Trump’s DOJ Most Aggressive Attack on LGBTQ Rights Yet

Happy #PoliNerd Thursday my friends! As promised, here is my first article on issues regarding our country’s politics. I/m thinking of upping the postings to both Tuesdays and Thursdays as things move fast in the political world and the current administration do egregious things to different communities daily. Below details out, as the title says, the most aggressive attack on LGBTQ rights yet, specifically the rights of transgender workers, continue reading to see what’s at stake!

On Friday the 18th, the Trump administration took one of its most aggressive attacks yet in their attempt to legalize anti-transgender discrimination. They told the Supreme Court that federal law allows the firing of workers solely based on being transgender.

Now, it was not surprising that the administration took this stance – as they have been very vocal about this topic. However, the big issue to focus on is that their filing asks the highest court of the land, the Supreme Court, to establish federal case law which would be a sweeping setback for LGBTQ rights nationwide if set.

The issue is with the word “sex.” Which then brings Title VII of the Civil Rights Act into the conversation. For those of you who do not know, Title VII explicitly bans discrimination in the workplace on the basis of sex. However, when this act was written, LGBTQ individuals were not taken into account, and the courts have never worked out, exactly, what the term means in the context of LGBTQ workers.

On Friday, the DOJ released their brief, in which they state that the word “sex” refers to a person’s “biological sex.” They go even further, by saying that transgender discrimination was not addressed by a 1989 Supreme Court ruling that found that Title VII bans stereotyping based on sex. They believe that this precedent sets their argument in stone, not understanding that the law does not have to interpret “sex” in such a stereotypical connotation.

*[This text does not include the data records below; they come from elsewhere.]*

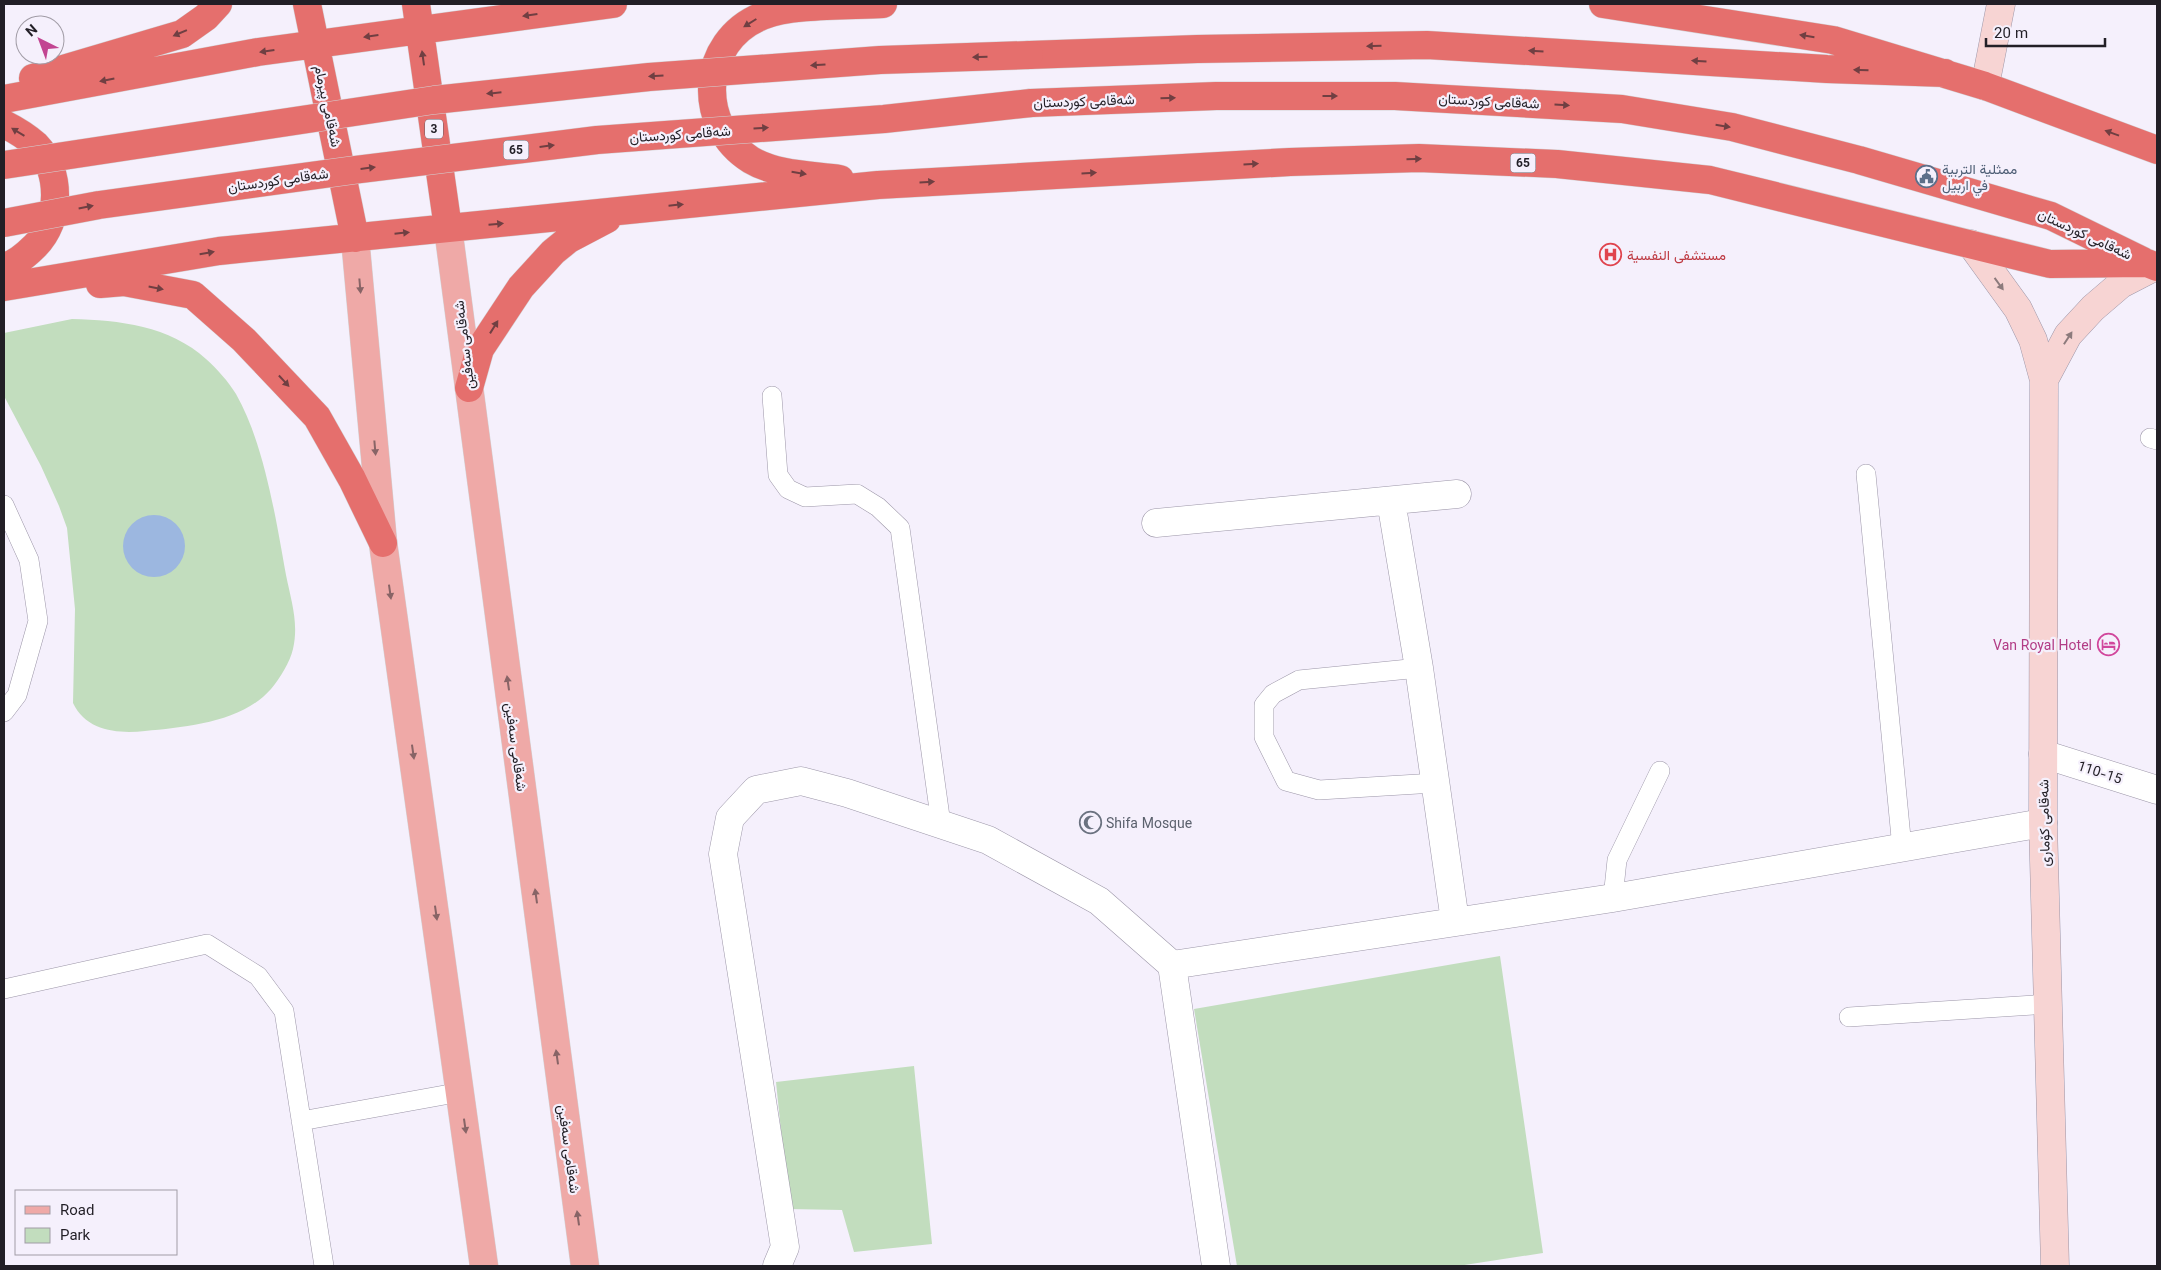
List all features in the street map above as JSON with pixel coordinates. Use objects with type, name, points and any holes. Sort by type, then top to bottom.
[{"type":"highway","points":[[4,87],[182,34],[206,17],[218,4]]},
{"type":"highway","name":"شەقامی پیرمام","points":[[307,4],[356,238]]},
{"type":"highway","points":[[4,99],[258,52],[315,44],[418,17],[613,4]]},
{"type":"highway","points":[[878,185],[777,170],[753,161],[733,145],[719,124],[712,100],[712,87],[717,62],[726,46],[738,31],[755,19],[774,12],[788,10],[883,4]]},
{"type":"highway","points":[[1603,4],[1833,40],[1986,86],[2157,150]]},
{"type":"highway","name":"3","points":[[418,17],[448,228]]},
{"type":"highway","points":[[4,165],[444,98],[659,76],[880,60],[1206,49],[1427,45],[1827,69],[1944,72]]},
{"type":"highway","name":"شەقامی کوردستان","points":[[4,223],[119,202],[588,141],[884,120],[1032,103],[1216,96],[1395,96],[1622,109],[1732,127],[1859,160],[2052,216],[2153,265]]},
{"type":"highway","points":[[4,124],[21,133],[37,146],[48,164],[54,182],[55,203],[50,223],[40,241],[26,256],[4,267]]},
{"type":"highway","name":"شەقامی کوردستان","points":[[4,287],[219,251],[878,185],[1290,162],[1419,158],[1557,164],[1710,180],[2050,264],[2153,265]]},
{"type":"highway","points":[[469,388],[480,349],[521,287],[553,252],[568,239],[586,228],[628,210]]},
{"type":"highway","points":[[4,292],[124,282],[193,295],[244,340],[317,417],[352,479],[383,543]]},
{"type":"main road","name":"شەقامی سەفین","points":[[448,228],[585,1266]]},
{"type":"main road","points":[[356,238],[383,543],[484,1266]]},
{"type":"street","points":[[1986,86],[2001,4]]},
{"type":"street","points":[[1971,244],[2018,309],[2034,340],[2044,380]]},
{"type":"street","points":[[2044,380],[2068,335],[2093,308],[2121,284],[2153,265]]},
{"type":"street","name":"شەقامی کۆماری","points":[[2044,380],[2043,823],[2055,1266]]},
{"type":"street","points":[[1156,523],[1457,494]]},
{"type":"street","points":[[1391,501],[1419,668],[1455,921]]},
{"type":"street","name":"110-15","points":[[2043,754],[2157,790]]},
{"type":"street","points":[[777,1266],[786,1247],[723,854],[730,818],[756,790],[801,780],[847,793],[988,840],[1099,900],[1172,965],[1216,1266]]},
{"type":"street","points":[[1172,965],[1613,898],[2043,823]]},
{"type":"lane","points":[[772,396],[778,475],[788,489],[805,497],[857,494],[878,507],[900,528],[941,824]]},
{"type":"lane","points":[[1866,474],[1902,848]]},
{"type":"lane","points":[[4,505],[29,560],[38,621],[17,695],[4,712]]},
{"type":"lane","points":[[1419,668],[1299,680],[1273,694],[1264,705],[1264,737],[1286,781],[1319,790],[1435,783]]},
{"type":"lane","points":[[1613,898],[1617,860],[1660,770]]},
{"type":"lane","points":[[4,989],[207,944],[258,976],[284,1011],[324,1266]]},
{"type":"lane","points":[[1849,1017],[2048,1004]]},
{"type":"lane","points":[[301,1122],[461,1092]]},
{"type":"green space","points":[[72,319],[126,323],[160,332],[176,339],[192,348],[218,371],[236,394],[246,414],[268,482],[292,603],[295,639],[292,654],[271,689],[245,709],[229,716],[196,725],[124,732],[104,729],[94,725],[86,720],[73,703],[75,609],[67,528],[41,466],[4,396],[4,333]]},
{"type":"green space","points":[[1500,956],[1543,1253],[1458,1266],[1237,1266],[1194,1009]]},
{"type":"green space","points":[[914,1066],[932,1244],[854,1252],[842,1210],[789,1209],[776,1082]]},
{"type":"water","points":[[154,515],[166,518],[176,524],[182,534],[185,546],[182,558],[176,568],[166,574],[154,577],[142,574],[132,568],[126,558],[123,546],[126,534],[132,524],[142,518]]},
{"type":"place","name":"ممثلية التربية في اربيل","points":[[1926,177]]},
{"type":"place","name":"مستشفى النفسية","points":[[1611,255]]},
{"type":"place","name":"Van Royal Hotel","points":[[2108,645]]},
{"type":"place","name":"Shifa Mosque","points":[[1090,823]]}]
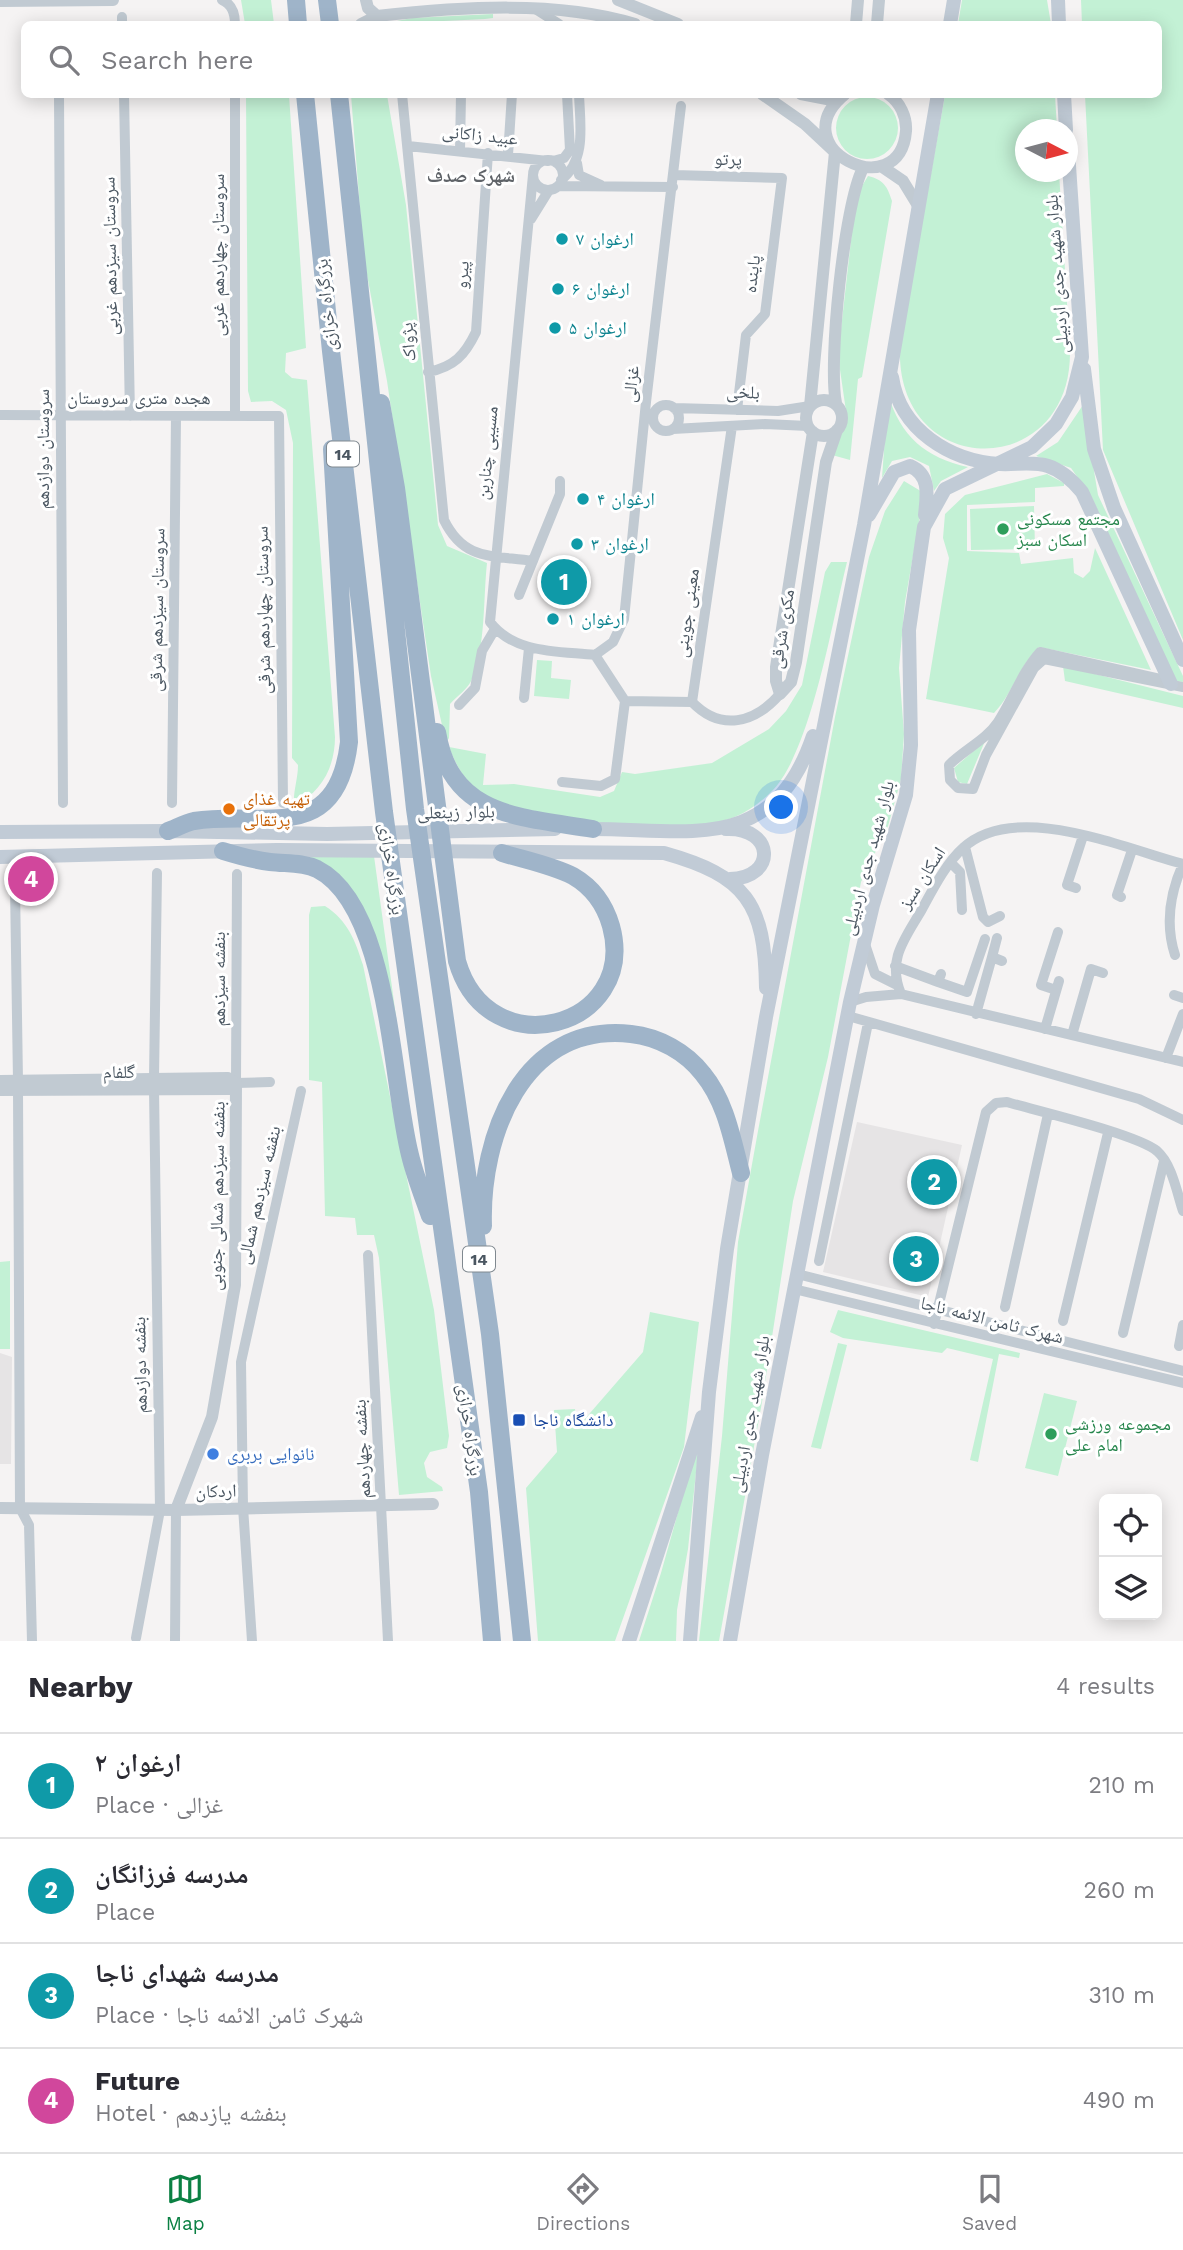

They say that transgender workers will still be protected under Title VII, however, they will not be protected from the most essential part of the act, discrimination based on the fact that they are transgender…

A ruling of the Supreme Court in favor of the administration’s position would set off serious ramifications for LGBTQ individuals in America by asserting that laws that ban discrimination based on sex have to be looked at as “black letter law,” or very narrowly. Meaning, that it would allow no room for application in cases involving sexual orientation or gender identity. Most definitely, this decision would extend in spaces far beyond the work place.

Now there is no federal law that explicitly bans anti-LGBTQ discrimination, but the word “sex” appears in several laws, federal and state, and policies that explicitly ban discrimination. And, these laws and policies have been used in the past by courts to protect LGBTQ rights and people in several settings from schools to doctor’s offices. So why not now?

The counterargument presented from LGBTQ advocates and lower courts is that the intent of lawmakers’ does not limit a specific law’s reach. Which in layman’s terms means its not the black letter law that matter, what matters is how that law can be interpreted or the times we are currently in. The discrimination of a transgender person based on the fact that they do not conform to a stereotypical definition of sex, is inherently discrimination based on sex.

The case at issue is of Aimee Stephens, who presented as a man when first hired, but was fired from her job by the owner of a Michigan funeral home when she announced her plans to transition. This case is one of three LGBTQ cases to be heard by the Supreme Court in October, and is also the only case that has to deal with the rights of transgender individuals.

The Court of Appeals for the 6th Circuit led by Judge Karen Nelson Moore, last year, found that the funeral fired Stephens because she refused to abide by her employer’s stereotypical conception of sex. She explained that it is analytically impossible to fire an employee based on the fact that the employee is transgender without being motivated by that employee’s sex. Which, I personally believe, is a common sense ruling, but that’s just me.

The Justice Department, does not agree with this view. They say that in 1964, when the Civil Rights Act was passed, the meaning of “sex” and the ordinary public definition of “sex” at that time was biological sex. To the Justice Department, it did not and does not encompass transgender status.

The case of Aimee Stephens was brought to court by the Equal Employment Opportunity Commission, mainly an autonomous federal agency that championed Stephens’s cause argues that Title VII covers LGBTQ individuals, including sexual orientation.

However, since the case is now in front of the Supreme Court, as procedure dictates, the solicitor general at the Justice Department has taken over to represent this case.

Meaning, that government lawyers in Stephens’s case are saying that it was legal to fire her…holding the exact opposite of the EEOC when it is supposed to be representing the EEOC…

Under former (MY) president Barack Obama, the Justice Department has asserted that under Title VII transgender workers were protected and were going to act accordingly in courts. When Trump took office, however, that stance was tossed out and Jeff Sessions reversed that stance as soon as he could.

The Supreme Court will hear arguments in October on this case and two other cases in October. As more unfolds on these cases, check back here and with other news reporters to stay on top of what the occupant of the Whitehouse (thank you Ayanna Pressley for the brilliant decision to call him that) does next in regards for taking away the rights of people different than him in this country.